MILANO - Incredibile come sia poi passato alla storia come il Mago, lui che la magia l'aveva fondata sul lavoro e sulla cultura. Disciplina e conoscenza di tutto, questo era Helenio Herrera, internazionale per nascita e percorso di vita, Internazionale come appartenenza ai colori nerazzurri. Una sorta di rivoluzionario militante del calcio, arrivato nel '60, primo ritiro a San Pellegrino, diverso da chiunque l'avesse preceduto. Dirompente, perfino nei confronti della sua stessa professione, che cambiò rendendola fondamentale, economicamente premiante, illuminante dal punto di vista mediatico.
Vinse tutto dopo un'astinenza da vittorie, ribaltò la storia, plasmò ragazzini in campioni, portò campioni insieme ai ragazzini, fu per sempre unico. Un Mago inconfondibile.
Per timbro di voce, per gesti, per idee.
Quella era la Milano delle idee, era consentito sognare, alzare la testa dopo il buio della Seconda Guerra Mondiale, non avere paura di credere. L'Europa era un fermento, negli anni Sessanta. Di musica, di stereotipi rovesciati e volti al nuovo, di povertà ribaltate in ricchezze che non avevano paura di osare.

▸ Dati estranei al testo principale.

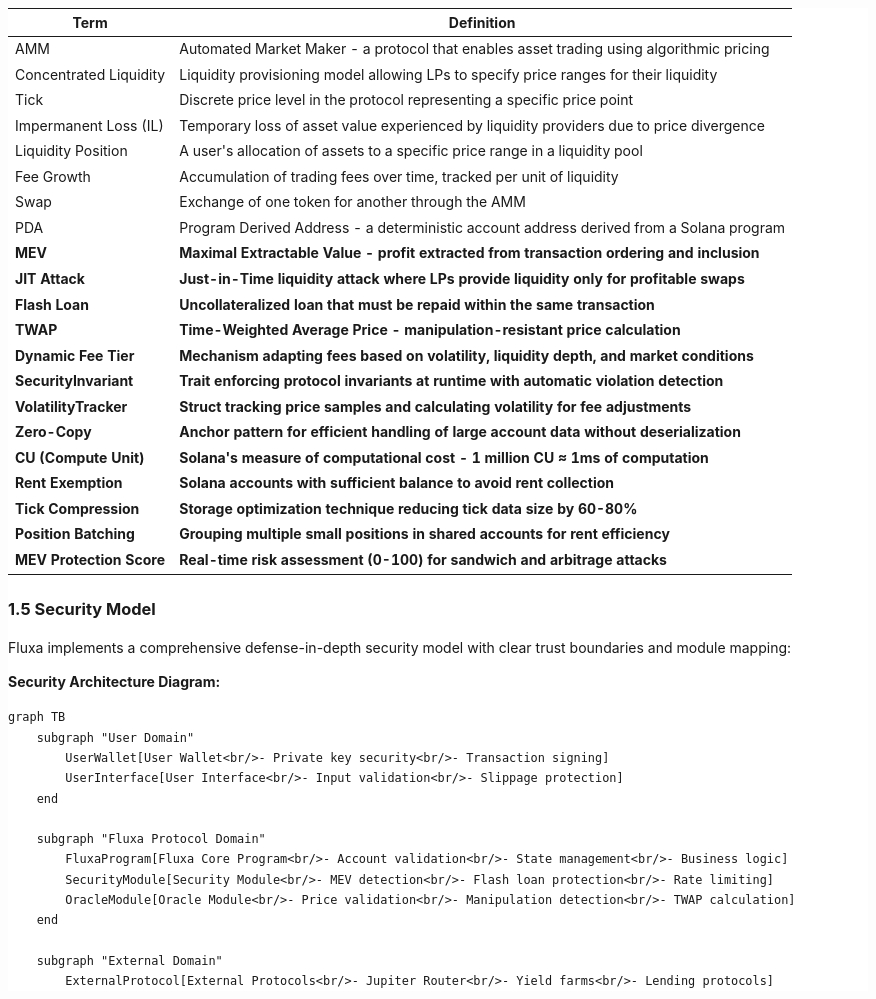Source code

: | Term                     | Definition                                                                               |
| ------------------------ | ---------------------------------------------------------------------------------------- |
| AMM                      | Automated Market Maker - a protocol that enables asset trading using algorithmic pricing |
| Concentrated Liquidity   | Liquidity provisioning model allowing LPs to specify price ranges for their liquidity    |
| Tick                     | Discrete price level in the protocol representing a specific price point                 |
| Impermanent Loss (IL)    | Temporary loss of asset value experienced by liquidity providers due to price divergence |
| Liquidity Position       | A user's allocation of assets to a specific price range in a liquidity pool              |
| Fee Growth               | Accumulation of trading fees over time, tracked per unit of liquidity                    |
| Swap                     | Exchange of one token for another through the AMM                                        |
| PDA                      | Program Derived Address - a deterministic account address derived from a Solana program  |
| **MEV**                  | **Maximal Extractable Value - profit extracted from transaction ordering and inclusion** |
| **JIT Attack**           | **Just-in-Time liquidity attack where LPs provide liquidity only for profitable swaps**  |
| **Flash Loan**           | **Uncollateralized loan that must be repaid within the same transaction**                |
| **TWAP**                 | **Time-Weighted Average Price - manipulation-resistant price calculation**               |
| **Dynamic Fee Tier**     | **Mechanism adapting fees based on volatility, liquidity depth, and market conditions**  |
| **SecurityInvariant**    | **Trait enforcing protocol invariants at runtime with automatic violation detection**    |
| **VolatilityTracker**    | **Struct tracking price samples and calculating volatility for fee adjustments**         |
| **Zero-Copy**            | **Anchor pattern for efficient handling of large account data without deserialization**  |
| **CU (Compute Unit)**    | **Solana's measure of computational cost - 1 million CU ≈ 1ms of computation**           |
| **Rent Exemption**       | **Solana accounts with sufficient balance to avoid rent collection**                     |
| **Tick Compression**     | **Storage optimization technique reducing tick data size by 60-80%**                     |
| **Position Batching**    | **Grouping multiple small positions in shared accounts for rent efficiency**             |
| **MEV Protection Score** | **Real-time risk assessment (0-100) for sandwich and arbitrage attacks**                 |

### 1.5 Security Model

Fluxa implements a comprehensive defense-in-depth security model with clear trust boundaries and module mapping:

**Security Architecture Diagram:**

```mermaid
graph TB
    subgraph "User Domain"
        UserWallet[User Wallet<br/>- Private key security<br/>- Transaction signing]
        UserInterface[User Interface<br/>- Input validation<br/>- Slippage protection]
    end

    subgraph "Fluxa Protocol Domain"
        FluxaProgram[Fluxa Core Program<br/>- Account validation<br/>- State management<br/>- Business logic]
        SecurityModule[Security Module<br/>- MEV detection<br/>- Flash loan protection<br/>- Rate limiting]
        OracleModule[Oracle Module<br/>- Price validation<br/>- Manipulation detection<br/>- TWAP calculation]
    end

    subgraph "External Domain"
        ExternalProtocol[External Protocols<br/>- Jupiter Router<br/>- Yield farms<br/>- Lending protocols]
```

Mai stato solo il Mago, negli anni sessanta. Piuttosto l'espressione di una sinergia profonda fra chi l'aveva scelto, Angelo Moratti, i suoi ragazzi che convinse a diventare campioni, il primo manager della storia del calcio, Italo Allodi. La magia appartenne a tutti loro, la crearono insieme.
Angelo Moratti era un petroliere che aveva creduto da imprenditore in qualcosa di quasi sconosciuto fino allora, uno di quelli che non conoscevano l'esitazione. Disse un giorno, 'si fa sul serio' e scelse Herrera.
Prese il meglio, come giocatori, li scelse senza confini concreti, come criterio decretò solo il meglio del calcio. Era, è il DNA della Società, essere internazionali. Li affidò al migliore, il migliore ci mise del suo, indirizzò, il risultato fu l'Inter sul tetto d'Italia, d' Europa e del mondo.
Sinergia, magia, qualcosa di indimenticabile, la Grande Inter.
Si dice che quello fosse un calcio diverso. Verissimo, la realtà è che era un mondo diverso.
Una Milano luminosa, una culla del possibile, aperta all'eco dell'Europa. Una meta, per gente del Sud, un simbolo di lavoro, dove il calcio recitava, sulle gradinate di San Siro, un potente ruolo di aggregazione. Con l'Inter, Milano arrivò ovunque, sbaragliò il Sud America, fece breccia nella stampa d' Europa e del Mondo.
Era l'Inter di Herrera, irripetibile perfino nelle iniziali.
HH, qualcosa che in Italia non si era mai scritto o sentito.